Caribbean Water Science Center Science Plan 1999<


Hydrologic Hazards

According to Water Resources Division Memorandum No. 99.30 entitled “Priority Issues for the Federal-State Cooperative Program, Fiscal Year 2000”:

HYDROLOGIC HAZARDS--Economic losses from hydrologic hazards amount to several billions of dollars annually.  Monitoring the occurrence and magnitude of these extreme events and studying the basic processes underlying these hazards will lead to improving the ability to forecast probability of occurrence and likely magnitudes, and help prepare for and prevent disasters.  Increasing real-time access to streamflow data through telemetry at gaging stations and through improved presentation on the Internet remains particularly important for disaster preparedness.

Photos - Left, view of debris flow down a hillslope and under a mountain bridge; top right,  photo of a 40 foot trailer which floated to the spillway at Lago Dos Bocas during Hurricane Georges; Bottom right, view of a large slump which encroached on a nearby house.The major hydrologic hazards in Puerto Rico and the U.S. Virgin Islands are floods, droughts, and landslides.  In the last ten years four hurricanes have struck the islands: Hurricanes Hugo, Marilyn, Hortense, and Georges.   The total damage in Puerto Rico from Hurricane Georges was estimated to be 1.9 billion dollars.  There have been three major droughts in Puerto Rico in this decade.

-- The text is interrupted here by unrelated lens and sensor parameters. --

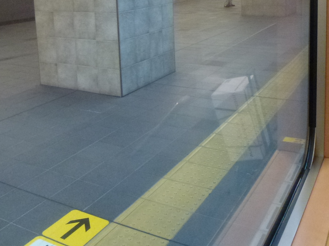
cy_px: 32
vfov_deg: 32.9
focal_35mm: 42
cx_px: 166
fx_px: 399
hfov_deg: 44.8
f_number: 3.3
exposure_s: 1/13
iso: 400
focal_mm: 4.3
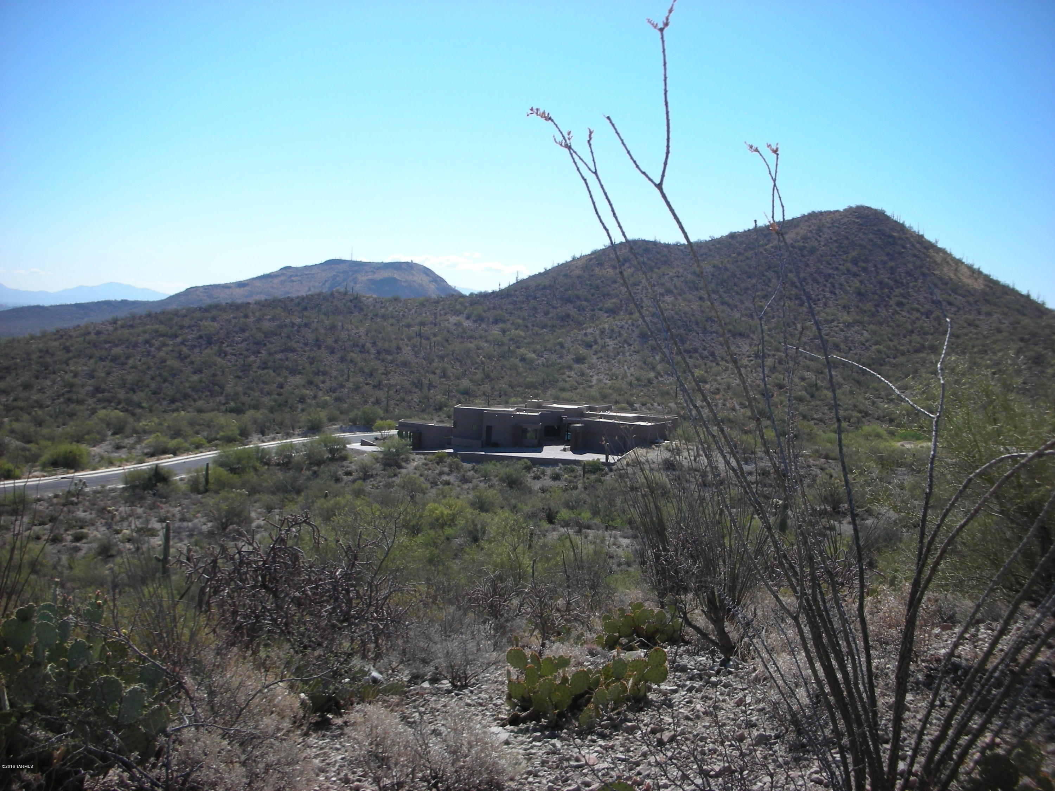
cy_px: 396
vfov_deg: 40.7
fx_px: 1067
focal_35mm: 35
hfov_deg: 52.6
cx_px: 528
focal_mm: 5.8
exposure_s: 1/104
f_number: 8.5
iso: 50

In terms of loss of life, the worst landslide disaster in the history of the United States took place in Ponce, Puerto Rico.  In 1985, a tropical depression which later became Tropical Storm Isabel, dropped a total of 625 millimeters of rain in 24 hours.  A hillslope in Barrio Mameyes, saturated by this rainfall, failed and more than 120 people died as an entire hillside covered with homes slid downslope.

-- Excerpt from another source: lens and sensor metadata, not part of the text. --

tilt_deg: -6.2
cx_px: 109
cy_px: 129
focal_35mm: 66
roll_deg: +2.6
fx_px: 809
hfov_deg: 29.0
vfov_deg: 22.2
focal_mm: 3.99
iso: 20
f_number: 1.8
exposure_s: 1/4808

In response to these hydrologic hazards, the Caribbean District in cooperation with local government agencies has established a real-time hazard alert network.  The network consists of 129 hydrologic data-collection sites equipped with satellite telemetry instrumentation.  It includes streamflow, lake-stage, rainfall, and meteorological stations in Puerto Rico, the U.S. Virgin Islands, and, after Hurricane Mitch, three stations in Central America.

Most of the flood maps prepared in Puerto Rico by the USGS documented floods that occurred prior to the 1980’s.  Since almost all the flood plains inundated by these past floods have experienced topographic changes caused mainly by stream channelization and the construction of highways and levees the effect of these structures in the flood levels is unknown.  Consequently, new flood maps need to be prepared.

Information Needs and Deficiencies

  1. The real-time hazard alert network needs to be expanded to cover other areas.   Most of the USGS rain gage network is located in valley bottoms at surface-water gaging stations.  New rain gages at ridge and hill top locations are needed.

  2. Although good, the user interface of the real-time hazard alert network, could be improved to make it easily understood by the cooperators and the general public.

  3. In Puerto Rico the correlation between flood levels and flood hazard zones is not well established.

  4. Instrumentation is needed to monitor soil moisture during extreme hydrologic events and a methodology needs to be developed to determine landslide hazards.

  5. Flood maps need to be prepared for future floods in flood plains where numerous changes to the topography have occurred.

  6. Only limited assessment of landslide susceptibility has been completed in Puerto Rico and none has been completed in the U.S. Virgin Islands.

Program Opportunities

  1. Expand the real-time hazard alert network to cover other areas in the Caribbean Region and Central America, as well as improve the topographic distribution of rain gages in Puerto Rico and U.S. Virgin Islands.

  2. Continue to improve the user interface of the real-time hazard alert network for our cooperators and the general public through the internet.

  3. Provide information to decision making agencies on the relationship of flood levels to hazard zones.

  4. Install soil tensiometers at strategic telemetered locations throughout Puerto Rico and the U.S. Virgin Islands to measure soil moisture during hydrologic events and develop a methodology to determine landslide hazards.

  5. Prepare flood maps after major floods.

  6. Develop landslide susceptibility maps for Puerto Rico and the U.S. Virgin Islands at the municipality or quadrangle scale.